Sidenote, around 2013 I've worked on a hacky custom container automation workflow within Jenkins for ~100 projects, and spent considerable effort in setting up policies to prune intermediary images.
Thus on certain types of workflows without any prunning a local development machine can be polluted with hundreds of images, unless the user is specifically made aware of stale images. Does/will dagger keep track of the images it builds? I think a command like git gc could make sense.
> > Note: you won't need to configure caching though, because Dagger automatically caches all actions out of the box :)
> Is this strictly because it's using Docker underneath and layers can be reused?
Not exactly: we use Buildkit under the hood, not Docker. When you run a Dagger action, it is compiled to a DAG, and run by buildkit.

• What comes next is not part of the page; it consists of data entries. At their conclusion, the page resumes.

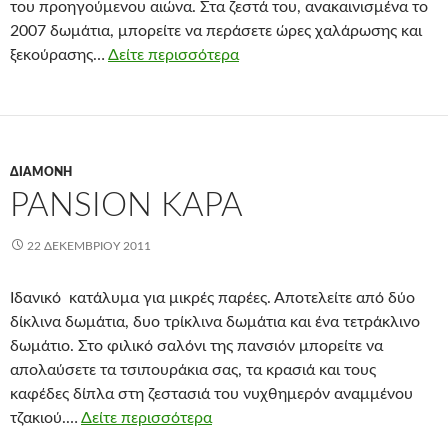
του προηγούμενου αιώνα. Στα ζεστά του, ανακαινισμένα το
2007 δωμάτια, μπορείτε να περάσετε ώρες χαλάρωσης και
ξεκούρασης…
Δείτε περισσότερα
ΔΙΑΜΟΝΉ
PANSION KAPA
22 ΔΕΚΕΜΒΡΊΟΥ 2011
Ιδανικό κατάλυμα για μικρές παρέες. Αποτελείτε από δύο
δίκλινα δωμάτια, δυο τρίκλινα δωμάτια και ένα τετράκλινο
δωμάτιο. Στο φιλικό σαλόνι της πανσιόν μπορείτε να
απολαύσετε τα τσιπουράκια σας, τα κρασιά και τους
καφέδες δίπλα στη ζεστασιά του νυχθημερόν αναμμένου
τζακιού.…
Δείτε περισσότερα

Each node in the DAG has content-addressed inputs. If the same node has been executed with the same inputs, buildkit will cache it. This is the same mechanism that powers caching in "docker build", but generalized to any operation.
The buildkit cache does need to be persisted between runs for this to work. It supports a variety of storage backends, including posix filesystem, a docker registry, or even proprietary key-value services like the Github storage API. If buildkit supports it, Dagger supports it.

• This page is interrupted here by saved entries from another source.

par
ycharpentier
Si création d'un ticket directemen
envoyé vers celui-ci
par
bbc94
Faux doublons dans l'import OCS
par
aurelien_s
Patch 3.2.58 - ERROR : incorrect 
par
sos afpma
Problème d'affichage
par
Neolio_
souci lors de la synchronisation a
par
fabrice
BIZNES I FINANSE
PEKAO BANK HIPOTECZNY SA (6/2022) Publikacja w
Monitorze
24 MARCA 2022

Don't let the "docker registry" option confuse you: buildkit cache data isn't the same as docker images, so it doesn't carry the same garbage collection and tag pruning problems.

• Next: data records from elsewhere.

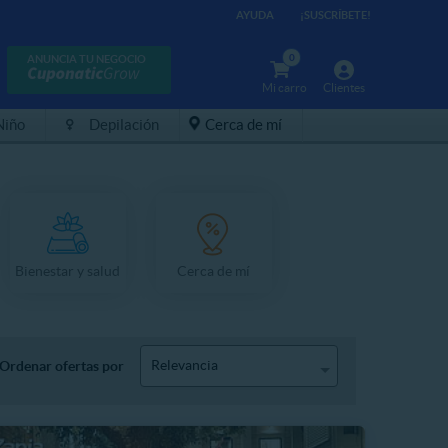
AYUDA
¡SUSCRÍBETE!
0
ANUNCIA TU NEGOCIO
Mi carro
Clientes
Niño
Depilación
Cerca de mí
Bienestar y salud
Cerca de mí
Relevancia
Ordenar ofertas por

> Don't let the "docker registry" option confuse you: buildkit cache data isn't the same as docker images, so it doesn't carry the same garbage collection and tag pruning problems.
IIRC doesn't buildkit store its cache data as fake layer blobs + manifest?
I don't see how it can avoid the garbage collection and tag pruning problems since those are limitations of the registry implementation itself.
You still need to manage the size of your cache, since in theory it can grow infinitely. But it’s a different problem than managing regular Docker images, because there are no named references to worry about: just blobs that may or may not be reused in the future. The penalty for removing the “wrong” blob is a possible cache miss, not a broken image.
Dagger currently doesn’t help you remove blobs from your cache, but if/when it does, it will work the same way regardless of where the blobs are stored (except for the blob storage driver).
> In computing, memoization or memoisation is an optimization technique used primarily to speed up computer programs by storing the results of expensive function calls and returning the cached result when the same inputs occur again.
Re: SBOM: Software Bill of Materials,
OSV (CloudFuzz), CycloneDX, LinkedData, ld-proofs, sigstore, and software supply chain security:
"Podman can transfer container images without a registry"
https://news.ycombinator.com/item?id=30681387
Can Dagger cache the (layer/task-merged) SBOM for all of the {CodeMeta, SEON OWL} schema.org/Thing s?
Seems to assume that all CI/CD workflows work in a single container at a time pattern. How about testing when I need to spin up an associated database container for my e2e tests. Is it possible, and just omitted from the documentation?
Not familiar with cue, but can I import/define a common action that is used across multiple jobs? For example on GitHub I get to duplicate the dependency installation/caching/build across various jobs. (yes, I'm aware that now you can makeshift on GitHub a composite action to reuse)
Can you do conditional execution of actions based on passed in input value/env variable?
Any public roadmap of upcoming features?